**TASK GOAL**
Write out the records that follow exactly. Do not include pictures.

**SUPPLIED ENTRIES**

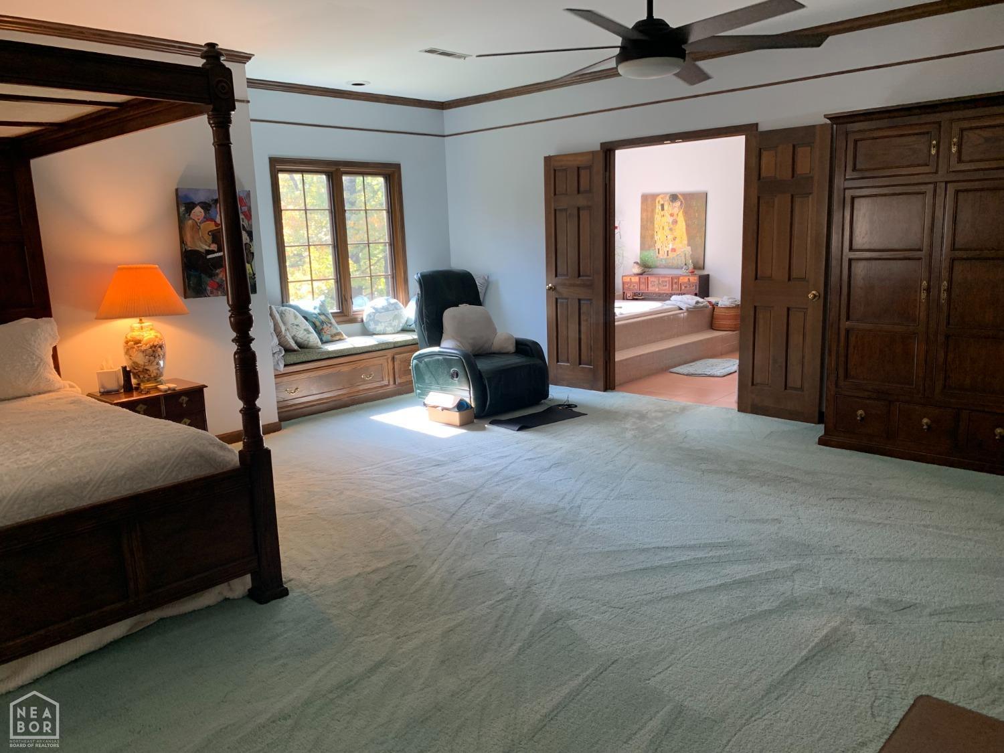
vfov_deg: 53.1
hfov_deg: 67.3
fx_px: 754
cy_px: 376
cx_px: 502
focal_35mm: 26
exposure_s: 1/60
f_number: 1.8
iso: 80
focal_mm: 4.25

**SOLUTION**
vfov_deg: 53.1
hfov_deg: 67.3
fx_px: 754
cy_px: 376
cx_px: 502
focal_35mm: 26
exposure_s: 1/60
f_number: 1.8
iso: 80
focal_mm: 4.25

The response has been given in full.